RF Combine allows combining XML files from multiple experiments into a single profile.
For example, this can be useful when performing CIRS-seq experiments, to combine into a single profile both the reactivity of A/C residues probed with DMS, and of G/U residues probed with CMCT.
Alternatively, RF Combine is able to combine into a single profile multiple replicates of the same probing experiment. In these cases, the resulting XML files may contain optional “-error” tags, in which the per-base standard deviation of the measure from each experiment is reported.
When combining datasets containing NaN values, only non-NaN positions in all experiments will be combined, while the others will be reported as NaNs as well.
There is no limit to the number of experiments that RF Combine can handle.
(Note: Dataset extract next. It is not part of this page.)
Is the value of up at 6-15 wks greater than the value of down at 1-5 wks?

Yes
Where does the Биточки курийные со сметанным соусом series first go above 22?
It can be used both on individual XML files, or on whole XML folders generated by either RF Norm or RF ModCall.
RF Combine further allows retaining only transcripts whose Pearson correlation coefficient exceeds a user-defined threshold.

Important

RF Combine does not allow combining RF Norm XML files generated using different scoring/normalization methods, since this will produce inconsistent data.

Note

In XML files generated using RF Combine, the combined attribute of the transcript tag is set to TRUE.

Usage

To list the required parameters, simply type:

$ rf-combine -h
Parameter Type Description
-p or --processors int Number of processors (threads) to use (Default: 1)
-o or --output-dir string Output directory for writing combined data in XML format (Default: combined/)
-ow or --overwrite Overwrites the output directory if already exists
-s or --stdev When combining multiple replicates, an optional "-error" tag will be reported in the output XML files, containing the per-base standard deviation of the measure
-d or --decimals int Number of decimals for reporting reactivities (1-10, Default: 3)
-m or --min-values float Minimum number of values to calculate correlation (Default: off)
Note: if a value between 0 and 1 is provided, this is interpreted as a fraction of the transcript's length
-c or --min-correlation float Minimum correlation to report a combined profile (-1<r<1, Default: off)
Note: if more than two replicates are being combined, RF Combine requires this threshold to be satisfied all pairwise comparisons
-S or --spearman Uses Spearman instead of Pearson to calculate correlation
-l or --log-transform Log transforms reactivity values before averaging
-i or --ignore-NaNs NaNs are ignored when calculating mean reactivities
Note: this parameter enables combining XML files from experiments with different sets of reactive bases (e.g., A/C and G/U)

Note

When --min-values specified value is interpreted as a fraction of the transcript's length, only reactive bases (specified by the XML reactive attribute; for additional details, please refer to the RF Norm documentation) are considered. For example, if a transcript containing 25% of each base has been modified with DMS (than only modifies A/C residues), setting --min-values to 0.5 will cause RF Combine to skip the transcript if more than 50% of the A/C residues are NaNs.